Canada: new food guide warns against alcohol use
The newly published food guide includes alcohol and warns about the health risks associated with alcohol consumption.
The new food guide introduced by Canada after 12 years, has recognized alcohol as a “leading global health concern”. Food and nutrition experts of the country have welcomed this improved stance on alcohol as a co-ordinated strategy is necessary in dealing with this growing health issue.
The guide notes the relationship alcohol consumption has with seven types of cancer including liver, mouth, colorectal and breast, as well as other serious health conditions related to alcohol use including hypertension and liver disease.

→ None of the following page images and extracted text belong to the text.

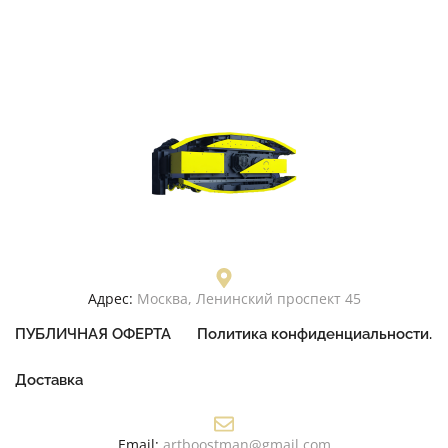
Адрес:
Москва, Ленинский проспект 45
ПУБЛИЧНАЯ ОФЕРТА
Политика конфиденциальности.
Доставка
Email:
artboostman@gmail.com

It focuses on the social issues of alcohol consumption and points out the 3100 deaths and 77,000 hospitalizations which were related to alcohol in 2016.
It further advises people who have never consumed alcohol to not start and while there is no safe limit for alcohol consumption, the users of alcohol are advised to limit use to Canada’s Low-Risk Alcohol Drinking Guidelines.

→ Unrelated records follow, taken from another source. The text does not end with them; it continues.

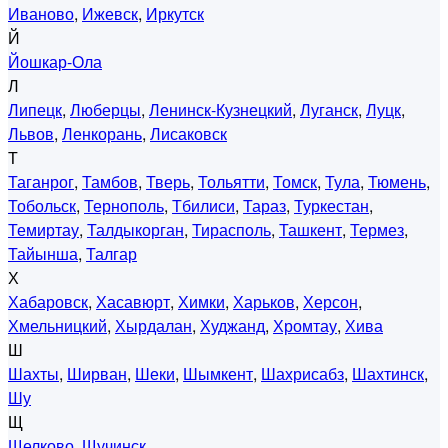
Иваново
,
Ижевск
,
Иркутск
Й
Йошкар-Ола
Л
Липецк
,
Люберцы
,
Ленинск-Кузнецкий
,
Луганск
,
Луцк
,
Львов
,
Ленкорань
,
Лисаковск
Т
Таганрог
,
Тамбов
,
Тверь
,
Тольятти
,
Томск
,
Тула
,
Тюмень
,
Тобольск
,
Тернополь
,
Тбилиси
,
Тараз
,
Туркестан
,
Темиртау
,
Талдыкорган
,
Тирасполь
,
Ташкент
,
Термез
,
Тайынша
,
Талгар
Х
Хабаровск
,
Хасавюрт
,
Химки
,
Харьков
,
Херсон
,
Хмельницкий
,
Хырдалан
,
Худжанд
,
Хромтау
,
Хива
Ш
Шахты
,
Ширван
,
Шеки
,
Шымкент
,
Шахрисабз
,
Шахтинск
,
Шу
Щ
Щелково
,
Щучинск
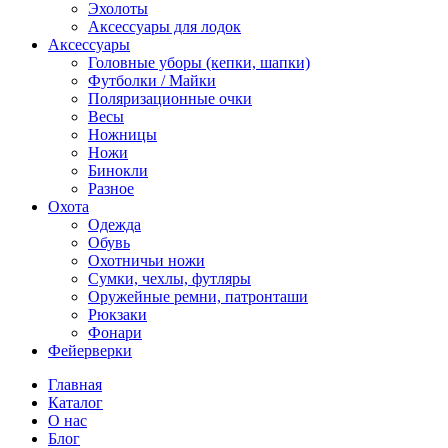
Эхолоты
Аксессуары для лодок
Аксессуары
Головные уборы (кепки, шапки)
Футболки / Майки
Поляризационные очки
Весы
Ножницы
Ножи
Бинокли
Разное
Охота
Одежда
Обувь
Охотничьи ножи
Сумки, чехлы, футляры
Оружейные ремни, патронташи
Рюкзаки
Фонари
Фейерверки
Главная
Каталог
О нас
Блог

The improvement of the new food guideline, including alcohol harm, is based on long-standing research.
Lack of national alcohol control act
Currently, Canada does not have an alcohol act. There is some regulation through the Food and Drugs Act and the Excise Tax Act, but an overarching regulatory body is necessary to launch a comprehensive strategy on alcohol encompassing health, pricing, advertising and other alcohol policy measures.
In Canada, men using alcohol have extremely high per capita consumption of almost 19 liters pure alcohol per year, which puts them at a very high risk to suffer from alcohol harm. Males also suffer from increased alcohol dependency disorders and increased alcohol dependence when compared to the wider American region.
In this context the new food guide addressing health concerns arising from alcohol use, can be the first step for Canada in building a comprehensive alcohol policy in future.
Alcohol being mentioned in this new food guide, to me, is an encouraging sign that moving forward our government might decide to address alcohol in a comprehensive manner that will have significant and long lasting impact on Canadians’ lives,” said Catherine Paradis, the leading expert on alcohol at the Canadian Centre on Substance Use and Addiction, per The Globe and Mail.